Stored data:
──────

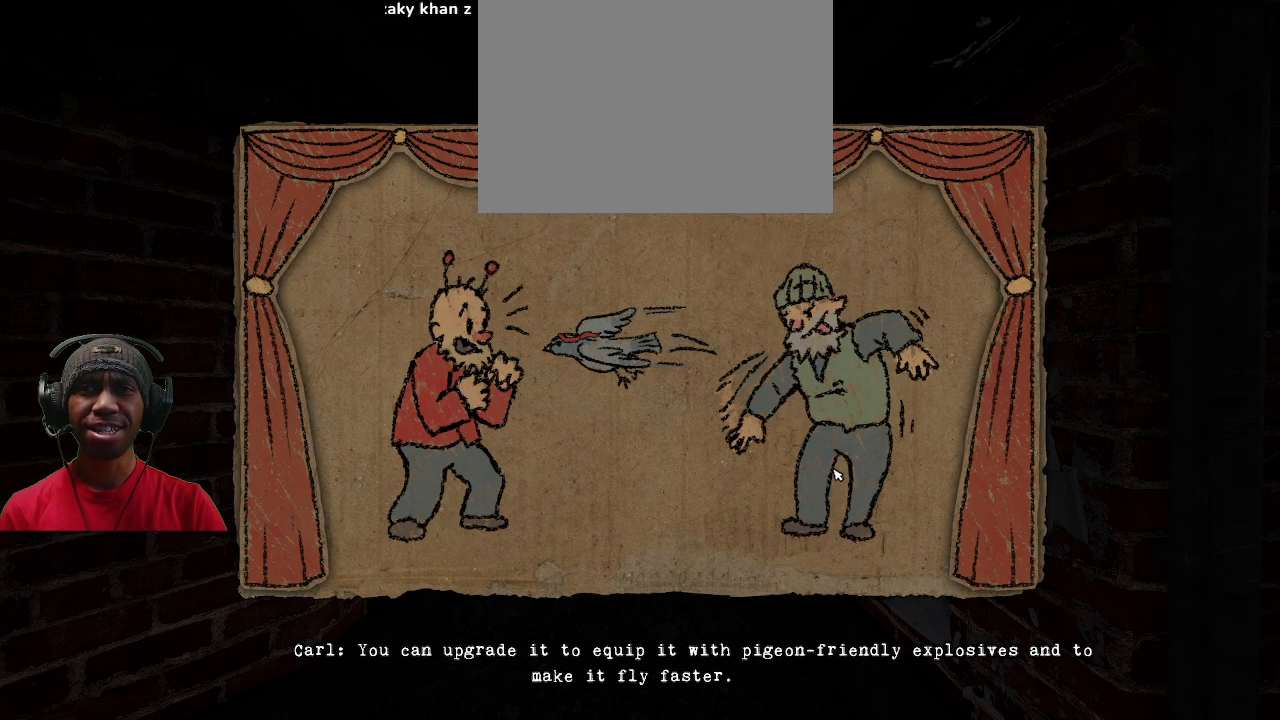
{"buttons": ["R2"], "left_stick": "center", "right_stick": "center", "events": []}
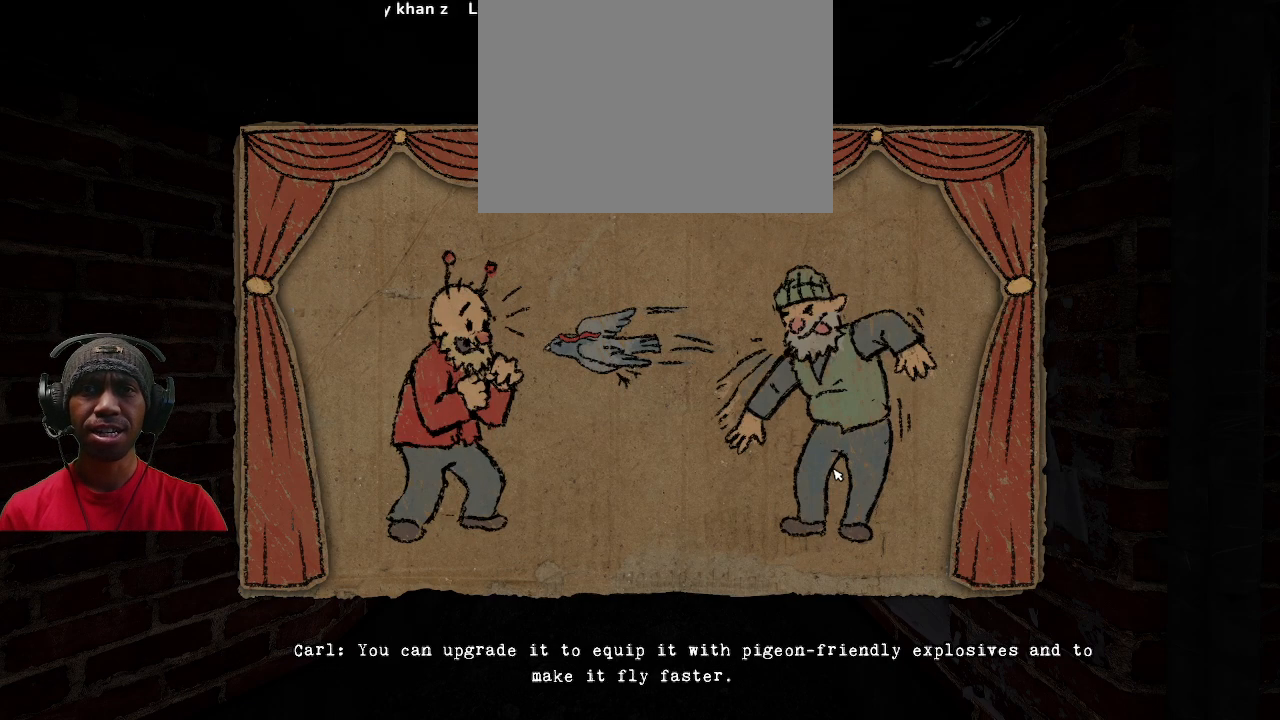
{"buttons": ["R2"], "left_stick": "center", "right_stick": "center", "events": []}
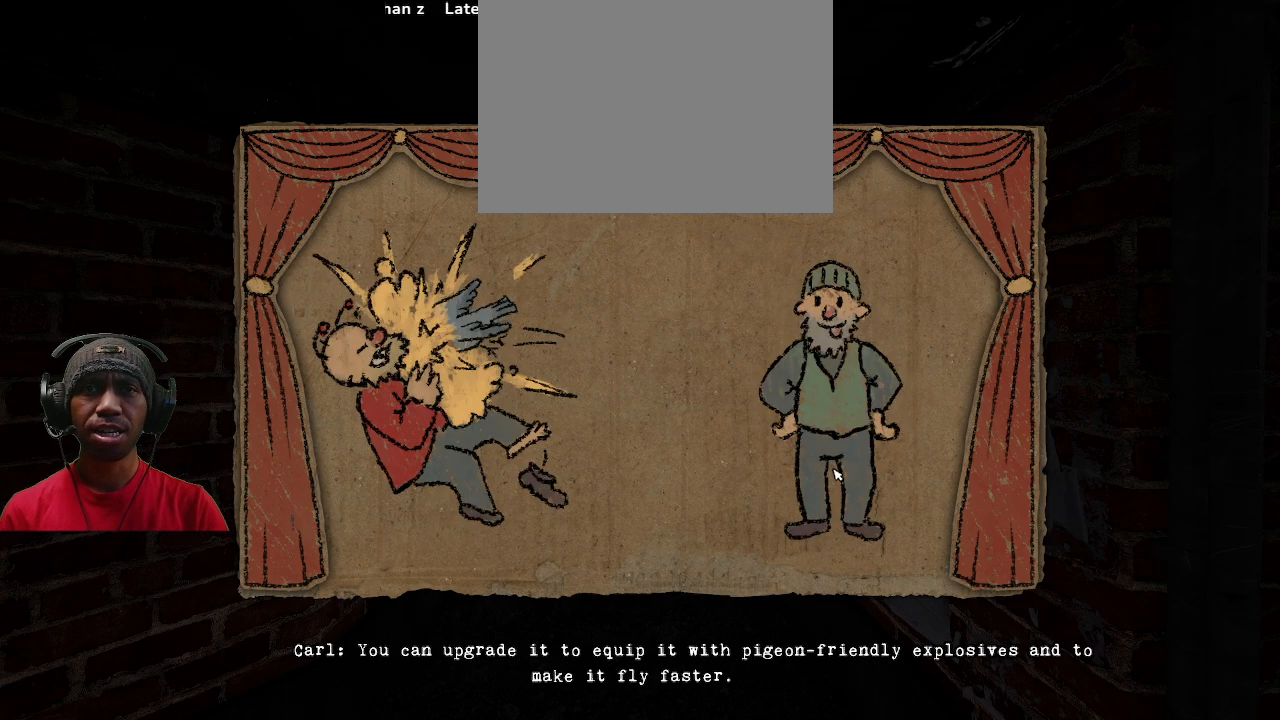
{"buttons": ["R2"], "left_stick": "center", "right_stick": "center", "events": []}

──────

About this task:
Repeat the data word for word; drop the pictures.

Task response:
{"buttons": ["R2"], "left_stick": "center", "right_stick": "center", "events": []}
{"buttons": ["R2"], "left_stick": "center", "right_stick": "center", "events": []}
{"buttons": ["R2"], "left_stick": "center", "right_stick": "center", "events": []}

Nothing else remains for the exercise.